A representação do sentimento de solidão associado à experiência digital é acompanhada de um tom profundamente poético. Entre a sequencialidade mecânica desta curta-metragem, Gala Hernández encontra espaço para o diálogo com a poesia – como uma ode à humanidade, ou àquilo que dela resta. Ora, se a mecânica dos fluidos permite prever com precisão o seu comportamento e simplificar a realidade para que esta se torne manipulável e compreensível, também os perfis e as aplicações de namoro seguem esta lógica. Afinal, o amor, a emoção e tudo aquilo que é fluido exatamente por ser humano, é reduzido a um número – evento disruptivo na natureza, impossibilidade que culmina no fracasso.  

É através de recursos estéticos que o discurso fílmico se liberta da lógica sequencial do relato e constitui a expressão poética do sentimento. Vejamos: temos, por exemplo, a ilustração de um avatar perdido numa paisagem agressivamente vazia e artificial. A par desta surge a representação do mar, o único elemento efetivamente filmado além das capturas de ecrã. Repetidamente símbolo daquilo que aprisiona e isola, a imagem do mar – enquanto elemento natural – materializa, neste caso, uma forma de escape à solidão, uma descontinuidade com a lógica mecânica artificial. O mar representa o sonho: visão utópica rapidamente dissolvida em pixéis. 

Composta quase unicamente por imagens de arquivo de redes sociais, esta curta-metragem destaca-se pela estética e pelos motivos da cultura online. É um exemplo das estratégias plásticas e sensoriais do cinema ao serviço da reprodução dos efeitos que experienciamos enquanto utilizadores da internet. Através de uma sequência visual crescentemente complexa e hipnótica, alternamos entre várias aplicações e conteúdos e somos interpelados pelo pop up constante de notificações. 

La mécanique des fluids, de Gala Hernández López ©

La mécanique des fluids segue um formato digital que a aproxima do ‘desktop documentary’, um estilo de cinema pós-internet que se sustenta na captura de ecrã. Mas a que se deve a ausência de imagem captada pela câmara? Por um lado, esta parece uma escolha estética que acompanha a capacidade de o cinema apreender e documentar o fenómeno de privação do mundo real.
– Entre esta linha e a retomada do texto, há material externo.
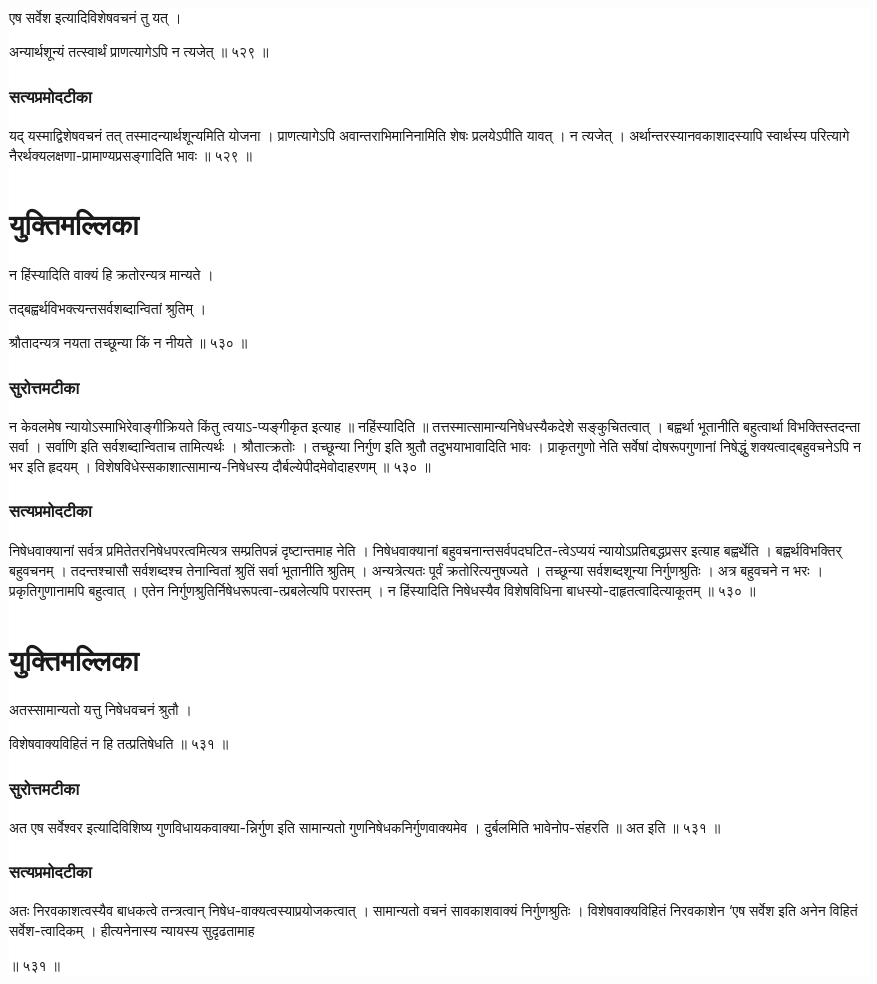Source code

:एष सर्वेश इत्यादिविशेषवचनं तु यत् ।

अन्यार्थशून्यं तत्स्वार्थं प्राणत्यागेऽपि न त्यजेत् ॥ ५२९ ॥

### **सत्यप्रमोदटीका**

यद् यस्माद्विशेषवचनं तत् तस्मादन्यार्थशून्यमिति योजना । प्राणत्यागेऽपि अवान्तराभिमानिनामिति शेषः प्रलयेऽपीति यावत् । न त्यजेत् । अर्थान्तरस्यानवकाशादस्यापि स्वार्थस्य परित्यागे नैरर्थक्यलक्षणा-प्रामाण्यप्रसङ्गादिति भावः ॥ ५२९ ॥

# **युक्तिमल्लिका**

न हिंस्यादिति वाक्यं हि क्रतोरन्यत्र मान्यते ।

तद्बह्वर्थविभक्त्यन्तसर्वशब्दान्वितां श्रुतिम् ।

श्रौतादन्यत्र नयता तच्छून्या किं न नीयते ॥ ५३० ॥

### **सुरोत्तमटीका**

न केवलमेष न्यायोऽस्माभिरेवाङ्गीक्रियते किंतु त्वयाऽ-प्यङ्गीकृत इत्याह ॥ नहिंस्यादिति ॥ तत्तस्मात्सामान्यनिषेधस्यैकदेशे सङ्कुचितत्वात् । बह्वर्था भूतानीति बहुत्वार्था विभक्तिस्तदन्ता सर्वा । सर्वाणि इति सर्वशब्दान्विताच तामित्यर्थः । श्रौतात्क्रतोः । तच्छून्या निर्गुण इति श्रुतौ तदुभयाभावादिति भावः । प्राकृतगुणो नेति सर्वेषां दोषरूपगुणानां निषेद्धुं शक्यत्वाद्बहुवचनेऽपि न भर इति हृदयम् । विशेषविधेस्सकाशात्सामान्य-निषेधस्य दौर्बल्येपीदमेवोदाहरणम् ॥ ५३० ॥

### **सत्यप्रमोदटीका**

निषेधवाक्यानां सर्वत्र प्रमितेतरनिषेधपरत्वमित्यत्र सम्प्रतिपन्नं दृष्टान्तमाह नेति । निषेधवाक्यानां बहुवचनान्तसर्वपदघटित-त्वेऽप्ययं न्यायोऽप्रतिबद्धप्रसर इत्याह बह्वर्थेति । बह्वर्थविभक्तिर् बहुवचनम् । तदन्तश्चासौ सर्वशब्दश्च तेनान्वितां श्रुतिं सर्वा भूतानीति श्रुतिम् । अन्यत्रेत्यतः पूर्वं क्रतोरित्यनुषज्यते । तच्छून्या सर्वशब्दशून्या निर्गुणश्रुतिः । अत्र बहुवचने न भरः । प्रकृतिगुणानामपि बहुत्वात् । एतेन निर्गुणश्रुतिर्निषेधरूपत्वा-त्प्रबलेत्यपि परास्तम् । न हिंस्यादिति निषेधस्यैव विशेषविधिना बाधस्यो-दाहृतत्वादित्याकूतम् ॥ ५३० ॥

# **युक्तिमल्लिका**

अतस्सामान्यतो यत्तु निषेधवचनं श्रुतौ ।

विशेषवाक्यविहितं न हि तत्प्रतिषेधति ॥ ५३१ ॥

### **सुरोत्तमटीका**

अत एष सर्वेश्वर इत्यादिविशिष्य गुणविधायकवाक्या-न्निर्गुण इति सामान्यतो गुणनिषेधकनिर्गुणवाक्यमेव । दुर्बलमिति भावेनोप-संहरति ॥ अत इति ॥ ५३१ ॥

### **सत्यप्रमोदटीका**

अतः निरवकाशत्वस्यैव बाधकत्वे तन्त्रत्वान् निषेध-वाक्यत्वस्याप्रयोजकत्वात् । सामान्यतो वचनं सावकाशवाक्यं निर्गुणश्रुतिः । विशेषवाक्यविहितं निरवकाशेन ‘एष सर्वेश इति अनेन विहितं सर्वेश-त्वादिकम् । हीत्यनेनास्य न्यायस्य सुदृढतामाह

॥ ५३१ ॥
Por outro lado, deve-se à inserção desta produção numa tese de pesquisa-criação sobre a captura de tela no cinema. 

Compreendemos que o cinema não tem necessariamente de ser distante da disciplina e da pesquisa académica. O trabalho criativo de Gala Hernández é, na verdade, uma forma de desafiar a pesquisa clássica e de materializar o conhecimento numa espécie de pensamento audio-visualizado. Esta curta-metragem revela que a pesquisa e a produção artística podem caminhar lado a lado; que a arte – cinematográfica, ou não – pode acompanhar a realidade. E é porque o processo de documentação e de realização se fundem num só que daqui resulta uma verdadeira experiência de deriva virtual. Marcada pela errância discursiva, esta emerge como um exercício de experimentação em tempo real. 

Este é um filme que nasce da ação de produzir imagem sobre a imagem e, por isso, levanta questões relativamente às práticas cinematográficas contemporâneas: 

– ‘Estará o cinema morto?’ 

– Não. Pois se a sétima arte é o cinema, talvez a oitava seja a capacidade de reinventar a anterior. 

Este gesto aparentemente redundante e supérfluo parece ser um gesto necessário de reinvenção. A captura de ecrã, que aqui substitui a imagem captada pela câmara, não representa a morte do cinema, mas sim o diálogo com o digital e a possibilidade de narrativização da experiência mediática. La mécanique des fluids não se insere, portanto, na categoria de pós-cinema. É um exemplo da arte na sua potência de renovação. É ritmo frenético, montagem cuidada e ausência de rodagem tradicional. É cinema que, num jogo de significações, se reveste de uma fluidez sui generis (como se a mecânica dos fluidos passasse a dizer respeito a si mesmo).